◆ **TRABALHO SOLICITADO**:
Devolva, literalmente, o trecho do texto sobre a série de esculturas em voil que vai desde "Cada curva, cada" até "arame. Dimensões variáveis.".

"O Vazio Também Tem Peso" investiga a materialidade paradoxal do voil — um tecido que, sendo quase nada, consegue dar corpo ao invisível.
A série nasce de um gesto doméstico, quase distraído, que minha mãe começou a repetir: dobrar tecidos e redes de frutas que vinham do mercado. Espalhados pela casa, esses fragmentos pareciam conter uma estranha solenidade, como se uma vontade de forma, um pensamento escultórico se insinuasse entre as dobras. Nenhuma peça era planejada, e nenhuma durava, existiam até que o espaço precisasse ser limpo, ou o tecido retomasse seu uso comum.
Nas esculturas, o voil se dobra, tensiona e respira, convertendo leveza em monumento. O vazio adquire, então, uma das propriedades fundamentais da matéria: o peso.
Cada curva, cada intervalo entre os tecidos, reverbera o gesto inaugural — o desejo de dar corpo ao efêmero, de esculpir o invisível, de contemplar, ainda que por instantes, a natureza da matéria e a densidade do próprio vazio.
O vazio também tem peso. Dariane Martiól e Adair Martiól, 2025 — Escultura. Voil e arame. Dimensões variáveis.

◆ **DADOS DISPONÍVEIS**:
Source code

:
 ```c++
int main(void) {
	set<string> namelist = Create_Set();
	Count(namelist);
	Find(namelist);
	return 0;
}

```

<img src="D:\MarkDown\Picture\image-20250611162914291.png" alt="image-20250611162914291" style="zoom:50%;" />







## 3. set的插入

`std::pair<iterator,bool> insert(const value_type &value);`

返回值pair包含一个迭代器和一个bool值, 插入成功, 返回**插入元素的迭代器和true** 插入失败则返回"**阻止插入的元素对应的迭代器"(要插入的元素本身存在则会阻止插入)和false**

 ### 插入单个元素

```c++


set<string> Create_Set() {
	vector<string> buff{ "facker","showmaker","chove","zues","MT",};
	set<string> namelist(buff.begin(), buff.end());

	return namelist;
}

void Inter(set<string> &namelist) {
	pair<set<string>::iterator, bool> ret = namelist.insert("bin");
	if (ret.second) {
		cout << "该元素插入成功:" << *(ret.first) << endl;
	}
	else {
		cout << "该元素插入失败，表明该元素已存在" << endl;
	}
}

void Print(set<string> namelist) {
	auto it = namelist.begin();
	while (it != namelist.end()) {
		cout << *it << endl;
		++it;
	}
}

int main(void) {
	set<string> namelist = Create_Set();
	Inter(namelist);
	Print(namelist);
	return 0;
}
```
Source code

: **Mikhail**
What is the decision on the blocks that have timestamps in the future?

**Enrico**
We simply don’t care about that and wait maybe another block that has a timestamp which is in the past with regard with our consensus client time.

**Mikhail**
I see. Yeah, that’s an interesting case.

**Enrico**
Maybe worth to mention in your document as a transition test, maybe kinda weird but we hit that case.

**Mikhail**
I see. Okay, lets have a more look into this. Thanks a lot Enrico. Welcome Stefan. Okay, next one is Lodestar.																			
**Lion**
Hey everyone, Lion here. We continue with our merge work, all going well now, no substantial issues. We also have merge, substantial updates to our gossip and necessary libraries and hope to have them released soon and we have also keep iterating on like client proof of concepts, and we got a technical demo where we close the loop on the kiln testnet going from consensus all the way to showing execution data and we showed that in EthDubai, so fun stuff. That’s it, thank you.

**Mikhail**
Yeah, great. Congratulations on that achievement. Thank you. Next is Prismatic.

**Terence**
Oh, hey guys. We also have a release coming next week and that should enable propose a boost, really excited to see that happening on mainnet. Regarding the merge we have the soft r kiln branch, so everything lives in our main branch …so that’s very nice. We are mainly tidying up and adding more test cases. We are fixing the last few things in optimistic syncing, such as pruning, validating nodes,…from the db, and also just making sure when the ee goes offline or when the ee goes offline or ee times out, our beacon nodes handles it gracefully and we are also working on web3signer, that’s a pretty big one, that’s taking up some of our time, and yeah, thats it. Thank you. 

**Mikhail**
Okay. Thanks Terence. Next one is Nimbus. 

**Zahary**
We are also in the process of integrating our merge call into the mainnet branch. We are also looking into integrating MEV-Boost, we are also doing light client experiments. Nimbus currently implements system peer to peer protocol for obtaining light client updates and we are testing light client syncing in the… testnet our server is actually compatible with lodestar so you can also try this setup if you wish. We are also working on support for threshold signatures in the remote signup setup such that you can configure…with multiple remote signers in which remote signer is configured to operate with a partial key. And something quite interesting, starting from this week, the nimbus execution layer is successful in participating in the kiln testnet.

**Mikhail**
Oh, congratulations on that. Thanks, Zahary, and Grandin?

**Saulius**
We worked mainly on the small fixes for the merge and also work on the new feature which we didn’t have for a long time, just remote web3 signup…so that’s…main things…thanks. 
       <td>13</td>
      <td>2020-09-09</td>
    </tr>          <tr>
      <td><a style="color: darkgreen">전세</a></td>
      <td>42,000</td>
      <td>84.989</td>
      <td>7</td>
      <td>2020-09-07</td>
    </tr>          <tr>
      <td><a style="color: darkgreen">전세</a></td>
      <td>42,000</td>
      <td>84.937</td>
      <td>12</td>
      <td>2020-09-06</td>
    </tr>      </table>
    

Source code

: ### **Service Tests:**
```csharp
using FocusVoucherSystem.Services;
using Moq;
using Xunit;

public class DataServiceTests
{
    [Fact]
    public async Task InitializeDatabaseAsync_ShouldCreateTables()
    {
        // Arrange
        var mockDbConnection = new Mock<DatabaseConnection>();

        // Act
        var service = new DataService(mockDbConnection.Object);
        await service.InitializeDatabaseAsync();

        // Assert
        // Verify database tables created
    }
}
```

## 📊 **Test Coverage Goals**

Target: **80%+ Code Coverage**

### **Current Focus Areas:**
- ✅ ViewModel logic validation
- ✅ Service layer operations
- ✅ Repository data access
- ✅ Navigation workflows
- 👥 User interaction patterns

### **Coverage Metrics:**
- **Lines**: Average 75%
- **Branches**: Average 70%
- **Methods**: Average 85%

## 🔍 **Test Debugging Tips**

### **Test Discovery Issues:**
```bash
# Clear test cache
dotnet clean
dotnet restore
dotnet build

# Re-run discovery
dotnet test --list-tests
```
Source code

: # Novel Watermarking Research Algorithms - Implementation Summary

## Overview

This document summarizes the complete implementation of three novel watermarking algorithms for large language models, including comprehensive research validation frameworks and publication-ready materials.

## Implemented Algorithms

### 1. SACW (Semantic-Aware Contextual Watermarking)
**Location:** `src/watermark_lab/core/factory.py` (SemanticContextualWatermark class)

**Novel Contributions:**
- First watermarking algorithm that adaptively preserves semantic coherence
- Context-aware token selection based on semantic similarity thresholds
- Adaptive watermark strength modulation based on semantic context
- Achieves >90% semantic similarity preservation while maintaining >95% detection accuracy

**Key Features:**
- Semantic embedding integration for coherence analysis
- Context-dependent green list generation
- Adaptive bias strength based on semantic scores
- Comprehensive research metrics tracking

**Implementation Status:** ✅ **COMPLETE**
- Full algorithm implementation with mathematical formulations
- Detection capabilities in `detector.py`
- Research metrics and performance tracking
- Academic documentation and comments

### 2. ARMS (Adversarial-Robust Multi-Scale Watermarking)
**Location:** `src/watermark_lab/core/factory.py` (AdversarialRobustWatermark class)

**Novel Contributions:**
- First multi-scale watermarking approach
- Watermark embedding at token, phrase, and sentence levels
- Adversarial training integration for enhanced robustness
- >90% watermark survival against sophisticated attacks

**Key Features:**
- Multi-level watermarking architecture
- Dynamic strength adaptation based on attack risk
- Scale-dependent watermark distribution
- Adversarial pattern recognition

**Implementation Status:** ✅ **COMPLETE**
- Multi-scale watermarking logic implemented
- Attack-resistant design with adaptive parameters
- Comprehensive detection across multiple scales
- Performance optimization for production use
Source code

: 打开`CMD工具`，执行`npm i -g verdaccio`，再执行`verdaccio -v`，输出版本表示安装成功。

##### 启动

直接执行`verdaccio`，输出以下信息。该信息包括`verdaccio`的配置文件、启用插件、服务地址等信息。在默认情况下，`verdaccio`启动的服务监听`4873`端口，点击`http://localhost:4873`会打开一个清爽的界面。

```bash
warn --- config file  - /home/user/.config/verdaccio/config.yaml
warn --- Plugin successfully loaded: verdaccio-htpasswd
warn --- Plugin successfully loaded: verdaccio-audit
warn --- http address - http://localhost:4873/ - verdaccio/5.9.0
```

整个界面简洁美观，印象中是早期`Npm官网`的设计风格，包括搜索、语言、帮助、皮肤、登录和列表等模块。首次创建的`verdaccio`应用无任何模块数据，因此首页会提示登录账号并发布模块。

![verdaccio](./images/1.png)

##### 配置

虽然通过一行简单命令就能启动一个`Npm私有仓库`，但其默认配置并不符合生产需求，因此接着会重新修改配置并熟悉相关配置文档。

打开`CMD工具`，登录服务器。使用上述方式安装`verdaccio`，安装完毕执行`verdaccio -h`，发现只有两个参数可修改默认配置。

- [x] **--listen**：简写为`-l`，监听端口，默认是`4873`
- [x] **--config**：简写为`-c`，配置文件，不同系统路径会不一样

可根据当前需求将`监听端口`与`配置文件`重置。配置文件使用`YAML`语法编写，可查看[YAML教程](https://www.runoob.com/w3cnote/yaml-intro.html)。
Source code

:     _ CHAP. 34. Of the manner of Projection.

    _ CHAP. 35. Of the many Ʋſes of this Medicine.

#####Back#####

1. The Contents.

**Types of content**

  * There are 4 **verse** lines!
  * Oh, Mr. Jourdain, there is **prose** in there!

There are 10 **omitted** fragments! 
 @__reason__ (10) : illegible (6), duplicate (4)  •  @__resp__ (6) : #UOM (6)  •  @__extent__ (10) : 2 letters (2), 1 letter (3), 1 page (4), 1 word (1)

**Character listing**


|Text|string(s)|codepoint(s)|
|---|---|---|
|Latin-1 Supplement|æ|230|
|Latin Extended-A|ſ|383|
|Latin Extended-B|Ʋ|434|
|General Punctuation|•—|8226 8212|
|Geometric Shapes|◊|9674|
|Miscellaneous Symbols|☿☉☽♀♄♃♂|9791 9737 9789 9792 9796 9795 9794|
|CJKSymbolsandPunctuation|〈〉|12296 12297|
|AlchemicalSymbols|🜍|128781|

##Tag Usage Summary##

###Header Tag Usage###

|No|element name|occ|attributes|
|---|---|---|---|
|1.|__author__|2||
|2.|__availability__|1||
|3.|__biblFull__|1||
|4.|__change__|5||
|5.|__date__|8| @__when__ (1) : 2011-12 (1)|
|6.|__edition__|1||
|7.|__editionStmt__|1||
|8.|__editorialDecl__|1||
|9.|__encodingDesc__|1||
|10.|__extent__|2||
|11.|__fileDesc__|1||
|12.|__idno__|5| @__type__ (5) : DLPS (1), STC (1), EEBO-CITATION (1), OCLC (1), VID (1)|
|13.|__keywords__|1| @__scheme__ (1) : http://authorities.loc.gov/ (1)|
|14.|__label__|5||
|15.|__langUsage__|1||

◆ **RESOLUÇÃO**:
Cada curva, cada intervalo entre os tecidos, reverbera o gesto inaugural — o desejo de dar corpo ao efêmero, de esculpir o invisível, de contemplar, ainda que por instantes, a natureza da matéria e a densidade do próprio vazio.
O vazio também tem peso. Dariane Martiól e Adair Martiól, 2025 — Escultura. Voil e arame. Dimensões variáveis.